Deutlich erkennbar ist in diesen späten (zu Lebzeiten nicht veröffentlichten) Dichtwerken die Annäherung Heiner Müllers an den unversicherbaren Glaubensbereich des Religiösen, den er mit biblischen Assoziationen einzuholen versucht, wenn er den Tod − seinen unmittelbar drohenden Tod − im Gedicht (12.12.1995) gewissermassen vorkostet:
ICH KAUE DIE KRANKENKOST DER TOD
Schmeckt durch
Nach der letzten
Endoskopie in den Augen der Ärzte
War mein Grab offen Beinahe rührte mich
Die Trauer der Experten und beinahe
War ich stolz auf meinen unbesiegten
Tumor
Einen Augenblick lang Fleisch
Von meinem Fleisch
Dass der tödliche Tumor keineswegs nur ein unerwünschter Eindringling ist, vielmehr ein „unbesiegter“ Teil des eigenen Leibs − das erbringt, als letzte Einsicht, dieses sonst sehr prosaische, bruchstückhafte, bewusst kunstlose Gedicht. − Weit kunstvoller, dabei ebenso anrührend und bedenkenswert ist der nachfolgende titellose Text, durchweg variabel gereimt, ohne jede Interpunktion, Zeile für Zeile mit einem Grossbuchstaben beginnend, so als müsste der Autor − auch hier in der Rolle des lyrischen Ich − jedesmal neu Luft holen:
Vor meiner Schreibmaschine dein Gesicht
Dein Auge das mich fragt Was willst du sagen
Gegen die Welt Wie kannst du sie ertragen
Was willst du tun dass sie zusammenbricht
Ich sitze krumm an meiner Schreibmaschine
Es geht auf Mitternacht und nebenan
Schläft unsre Tochter Braucht sie was ich kann
(Oder) ist es ihr Tod den ich bediene
Dein Auge hält mich fest in deinem Blick
Hör ich mich sagen dass mein Leben lohnt
Auf dieser Welt nicht nur von uns bewohnt
Mit deinen Augen sieht mein Kind mich an
Wie lange bleibt es von der Welt verschont
Wenn ich die Frau bin und du bist kein Mann
Heiner Müllers literarische Zeit-, Gesellschafts- und Ideenkritik, die vormals angelegt war auf die Veränderung und Erneuerung der Gegenwartswelt unter marxistischem Vorzeichen, mutiert hier im gänzlich unerwarteten, zunächst idyllisch wirkenden Setting einer Kleinfamilie − Vater, Mutter, Kind − zu einem nachdenklichen Abgesang, der jede Umwälzungsambition hinter sich lässt, um statt dessen den vorurteilslosen Blick auf den privaten Status quo zu richten und, davon ausgehend, ein Lebensfazit zu ziehen (Vater), das womöglich, auf die eine oder andere Weise, auch für die Zukunft (Kind) von Bedeutung sein kann, sei’s bloss dadurch, dass die heranwachsende Tochter irgendetwas von dem brauchen kann, was ihr Vater erreicht oder wenigstens auf den Weg gebracht hat.

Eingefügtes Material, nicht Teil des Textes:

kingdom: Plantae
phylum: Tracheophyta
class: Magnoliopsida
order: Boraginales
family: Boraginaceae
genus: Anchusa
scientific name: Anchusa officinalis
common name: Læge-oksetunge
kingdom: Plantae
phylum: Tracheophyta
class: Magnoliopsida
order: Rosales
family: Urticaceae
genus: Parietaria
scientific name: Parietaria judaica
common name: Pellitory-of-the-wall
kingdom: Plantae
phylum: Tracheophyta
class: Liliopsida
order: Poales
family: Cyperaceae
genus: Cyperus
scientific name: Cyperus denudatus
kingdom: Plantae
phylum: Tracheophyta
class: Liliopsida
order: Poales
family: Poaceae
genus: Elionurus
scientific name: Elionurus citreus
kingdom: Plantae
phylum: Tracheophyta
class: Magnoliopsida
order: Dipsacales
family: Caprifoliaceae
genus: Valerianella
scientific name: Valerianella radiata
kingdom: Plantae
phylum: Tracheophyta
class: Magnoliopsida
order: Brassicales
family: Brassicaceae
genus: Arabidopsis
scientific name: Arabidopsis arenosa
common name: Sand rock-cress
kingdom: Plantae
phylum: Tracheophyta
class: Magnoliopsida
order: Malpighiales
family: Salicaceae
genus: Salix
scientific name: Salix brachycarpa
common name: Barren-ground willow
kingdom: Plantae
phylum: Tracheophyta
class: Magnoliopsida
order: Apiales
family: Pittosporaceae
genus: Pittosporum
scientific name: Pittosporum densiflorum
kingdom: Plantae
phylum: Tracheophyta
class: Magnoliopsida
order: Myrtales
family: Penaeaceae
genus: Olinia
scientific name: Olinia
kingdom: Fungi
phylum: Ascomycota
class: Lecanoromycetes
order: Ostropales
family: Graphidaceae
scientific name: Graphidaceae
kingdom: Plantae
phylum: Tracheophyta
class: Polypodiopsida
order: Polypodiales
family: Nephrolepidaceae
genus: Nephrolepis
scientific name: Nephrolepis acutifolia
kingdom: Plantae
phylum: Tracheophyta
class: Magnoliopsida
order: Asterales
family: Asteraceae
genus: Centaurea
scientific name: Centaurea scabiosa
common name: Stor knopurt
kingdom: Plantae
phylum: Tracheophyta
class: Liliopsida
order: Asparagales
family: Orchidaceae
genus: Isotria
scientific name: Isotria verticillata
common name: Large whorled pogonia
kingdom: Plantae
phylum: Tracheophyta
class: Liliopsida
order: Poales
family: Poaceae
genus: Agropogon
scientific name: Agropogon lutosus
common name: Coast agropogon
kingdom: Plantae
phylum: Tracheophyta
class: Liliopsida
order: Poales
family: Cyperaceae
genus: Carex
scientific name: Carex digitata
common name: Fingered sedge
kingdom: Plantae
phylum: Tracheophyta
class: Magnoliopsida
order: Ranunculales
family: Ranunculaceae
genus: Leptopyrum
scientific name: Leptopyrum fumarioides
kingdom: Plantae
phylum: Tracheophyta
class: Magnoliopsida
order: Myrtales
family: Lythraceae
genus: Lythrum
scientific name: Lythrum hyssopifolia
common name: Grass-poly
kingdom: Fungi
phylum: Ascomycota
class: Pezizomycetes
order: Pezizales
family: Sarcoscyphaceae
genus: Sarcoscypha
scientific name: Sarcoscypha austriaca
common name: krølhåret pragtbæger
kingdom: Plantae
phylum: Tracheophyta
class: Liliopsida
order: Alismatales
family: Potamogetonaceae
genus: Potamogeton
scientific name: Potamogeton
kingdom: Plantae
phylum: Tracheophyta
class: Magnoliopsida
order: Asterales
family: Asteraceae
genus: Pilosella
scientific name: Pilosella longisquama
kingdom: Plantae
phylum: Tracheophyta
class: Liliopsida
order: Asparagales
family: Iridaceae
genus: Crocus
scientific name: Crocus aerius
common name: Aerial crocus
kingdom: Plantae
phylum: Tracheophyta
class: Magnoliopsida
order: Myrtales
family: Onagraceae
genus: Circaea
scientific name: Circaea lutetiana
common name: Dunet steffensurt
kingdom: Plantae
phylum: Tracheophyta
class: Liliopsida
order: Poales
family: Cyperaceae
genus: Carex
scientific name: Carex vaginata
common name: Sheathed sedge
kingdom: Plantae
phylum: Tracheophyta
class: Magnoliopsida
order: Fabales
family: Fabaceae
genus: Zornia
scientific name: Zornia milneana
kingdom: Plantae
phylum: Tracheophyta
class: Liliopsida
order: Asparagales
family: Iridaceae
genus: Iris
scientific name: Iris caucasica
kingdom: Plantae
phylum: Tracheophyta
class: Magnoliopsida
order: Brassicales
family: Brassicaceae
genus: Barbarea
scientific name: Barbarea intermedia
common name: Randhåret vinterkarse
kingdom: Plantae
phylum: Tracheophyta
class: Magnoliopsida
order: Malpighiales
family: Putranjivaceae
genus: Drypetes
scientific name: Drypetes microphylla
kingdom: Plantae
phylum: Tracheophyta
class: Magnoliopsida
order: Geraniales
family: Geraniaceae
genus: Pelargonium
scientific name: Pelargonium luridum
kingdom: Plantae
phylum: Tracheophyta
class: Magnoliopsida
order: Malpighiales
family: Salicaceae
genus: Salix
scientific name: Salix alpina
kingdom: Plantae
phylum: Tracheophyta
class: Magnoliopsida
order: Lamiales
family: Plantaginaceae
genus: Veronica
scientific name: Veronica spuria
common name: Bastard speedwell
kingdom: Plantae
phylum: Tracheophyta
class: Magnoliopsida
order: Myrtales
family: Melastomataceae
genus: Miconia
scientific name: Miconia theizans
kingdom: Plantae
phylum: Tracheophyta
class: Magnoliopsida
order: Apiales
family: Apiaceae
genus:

Dadurch, dass Müller seine Frau, die hier als junge Mutter figuriert, auf subtile Art in sein Fazit einbezieht („dein Auge hält mich“), wandelt sich das Abschiedsgedicht zu einem Liebesgedicht von überwältigender Schlichtheit und Überzeugungskraft („in deinem Blick hör ich mich sagen dass mein Leben lohnt“). Die beiden letzten Verse sind Offenbarung und Geheimnis zugleich: „Mit deinen Augen sieht mein Kind mich an | Wie lange bleibt es von der Welt verschont | Wenn ich die Frau bin und du bist kein Mann“.
Nur selten − und meist beiläufig − erreicht Poesie solchen Stärkegrad. Der einst zynische Klassenkämpfer und Politliterat findet in diesem wie in andern Gedichten, vom Tod bloss noch durch seine Schreibmaschine getrennt, zu einem völlig neuen Ton, der jede Behauptung oder Forderung ausschliesst. „Was willst du sagen | Gegen die Welt“, fragt er sich selbst: „Wie kannst du sie ertragen | Was willst du tun dass sie zusammenbricht“. Angesichts des Todes hilft kein „Nein“, und es erübrigt sich jedes Weltveränderungspathos. Heiner Müllers leiser, dabei kraftvoller dichterischer Schlussakkord lässt erstmals in seinem Werk ein wenig Trost aufkommen, Zärtlichkeit sogar.
(Inzwischen habe ich, nachholend, Müllers Prosa und einige Stücke gelesen, sehe nichts, was seinen späten Gedichten auch nur annähernd gleichkäme, ihnen gerecht würde.)